Most of these tools complement each other. For instance, pipenv
integrates pip
, virtualenv
and even pyenv
if desired. The only tools that are true alternatives to each other here are venv
and virtualenv
.
Recommendation for beginners:
This is my personal recommendation for beginners: start by learning virtualenv
and pip
, tools which work with both Python 2 and 3 and in a variety of situations, and pick up the other tools once you start needing them.
回答2:
I would just avoid the use of virtualenv
after Python3.3+ and instead use the standard shipped library venv
. To create a new virtual environment you would type:
$ python3 -m venv <MYVENV>
virtualenv
tries to copy the Python binary into the virtual environment's bin directory. However it does not update library file links embedded into that binary, so if you build Python from source into a non-system directory with relative path names, the Python binary breaks. Since this is how you make a copy distributable Python, it is a big flaw. BTW to inspect embedded library file links on OS X, use otool
. For example from within your virtual environment, type:
$ otool -L bin/python
python:
@executable_path/../Python (compatibility version 3.4.0, current version 3.4.0)
/usr/lib/libSystem.B.dylib (compatibility version 1.0.0, current version 1238.0.0)
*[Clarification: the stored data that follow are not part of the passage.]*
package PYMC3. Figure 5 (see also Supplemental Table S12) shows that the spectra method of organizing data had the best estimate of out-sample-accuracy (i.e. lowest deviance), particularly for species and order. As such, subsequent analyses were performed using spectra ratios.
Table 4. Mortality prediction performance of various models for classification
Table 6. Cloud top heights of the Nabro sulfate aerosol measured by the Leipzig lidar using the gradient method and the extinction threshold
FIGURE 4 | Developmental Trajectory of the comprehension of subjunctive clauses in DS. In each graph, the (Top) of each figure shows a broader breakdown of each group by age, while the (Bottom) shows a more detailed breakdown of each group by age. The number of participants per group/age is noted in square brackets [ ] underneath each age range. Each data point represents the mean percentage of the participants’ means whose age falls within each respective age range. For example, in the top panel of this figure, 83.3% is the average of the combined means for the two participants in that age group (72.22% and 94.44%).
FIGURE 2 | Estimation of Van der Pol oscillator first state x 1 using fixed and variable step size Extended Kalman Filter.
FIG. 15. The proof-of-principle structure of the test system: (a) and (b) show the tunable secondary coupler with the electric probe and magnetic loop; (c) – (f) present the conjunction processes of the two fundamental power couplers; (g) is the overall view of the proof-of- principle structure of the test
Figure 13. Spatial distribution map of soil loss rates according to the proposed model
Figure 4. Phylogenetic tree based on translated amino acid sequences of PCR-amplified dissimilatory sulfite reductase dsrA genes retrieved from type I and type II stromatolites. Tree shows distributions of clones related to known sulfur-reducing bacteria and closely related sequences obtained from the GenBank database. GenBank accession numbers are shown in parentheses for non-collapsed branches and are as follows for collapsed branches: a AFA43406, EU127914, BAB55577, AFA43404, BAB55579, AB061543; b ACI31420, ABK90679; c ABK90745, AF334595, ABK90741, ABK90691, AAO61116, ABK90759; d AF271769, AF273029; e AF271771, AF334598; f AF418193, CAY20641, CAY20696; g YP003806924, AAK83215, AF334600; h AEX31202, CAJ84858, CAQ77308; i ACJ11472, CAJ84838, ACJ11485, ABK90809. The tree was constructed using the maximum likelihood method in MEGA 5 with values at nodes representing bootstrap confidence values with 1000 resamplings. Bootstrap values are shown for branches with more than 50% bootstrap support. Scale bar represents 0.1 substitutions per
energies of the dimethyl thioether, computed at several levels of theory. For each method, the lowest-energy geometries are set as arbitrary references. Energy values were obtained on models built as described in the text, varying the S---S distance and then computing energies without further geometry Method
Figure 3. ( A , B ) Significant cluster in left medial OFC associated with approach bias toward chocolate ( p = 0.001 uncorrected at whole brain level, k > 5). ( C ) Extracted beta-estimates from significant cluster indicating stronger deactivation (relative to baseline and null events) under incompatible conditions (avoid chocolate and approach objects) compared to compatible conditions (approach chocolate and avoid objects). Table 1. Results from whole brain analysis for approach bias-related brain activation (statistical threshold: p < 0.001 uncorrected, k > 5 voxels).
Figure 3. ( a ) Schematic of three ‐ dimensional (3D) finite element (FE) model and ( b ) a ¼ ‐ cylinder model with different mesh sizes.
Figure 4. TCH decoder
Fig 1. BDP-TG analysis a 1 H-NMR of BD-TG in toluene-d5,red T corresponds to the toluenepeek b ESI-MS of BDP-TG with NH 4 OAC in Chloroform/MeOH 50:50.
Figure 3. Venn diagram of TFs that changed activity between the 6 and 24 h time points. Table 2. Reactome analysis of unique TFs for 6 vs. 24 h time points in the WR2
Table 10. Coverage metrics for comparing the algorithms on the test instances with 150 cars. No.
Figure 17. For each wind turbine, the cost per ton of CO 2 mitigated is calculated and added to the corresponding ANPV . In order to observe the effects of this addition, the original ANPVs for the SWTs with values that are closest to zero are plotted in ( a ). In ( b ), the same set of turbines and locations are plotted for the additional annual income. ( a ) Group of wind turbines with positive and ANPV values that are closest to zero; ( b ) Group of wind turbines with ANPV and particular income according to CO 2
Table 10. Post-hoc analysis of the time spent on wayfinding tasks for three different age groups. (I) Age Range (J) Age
Consequently I would avoid virtualenvwrapper
and pipenv
. pyvenv
is deprecated. pyenv
seems to be used often where virtualenv
is used but I would stay away from it also since I think venv
also does what pyenv
is built for.
venv
creates virtual environments in the shell that are fresh and sandboxed, with user-installable libraries, and it's multi-python safe. Fresh because virtual environments only start with the standard libraries that ship with python, you have to install any other libraries all over again with pip install
while the virtual environment is active. Sandboxed because none of these new library installs are visible outside the virtual environment, so you can delete the whole environment and start again without worrying about impacting your base python install. User-installable libraries because the virtual environment's target folder is created without sudo
in some directory you already own, so you won't need sudo
permissions to install libraries into it. Finally it is multi-python safe, since when virtual environments activate, the shell only sees the python version (3.4, 3.5 etc.) that was used to build that virtual environment.
pyenv
is similar to venv
in that it lets you manage multiple python environments. However with pyenv
you can't conveniently rollback library installs to some start state and you will likely need admin
privileges at some point to update libraries. So I think it is also best to use venv
.
In the last couple of years I have found many problems in build systems (emacs packages, python standalone application builders, installers...) that ultimately come down to issues with virtualenv
. I think python will be a better platform when we eliminate this additional option and only use venv
.
回答3:
Python Docs recommends the use of venv over pyenv. From the docs:
Note The pyvenv script has been deprecated as of Python 3.6 in favor of using python3 -m venv to help prevent any potential confusion as to which Python interpreter a virtual environment will be based on.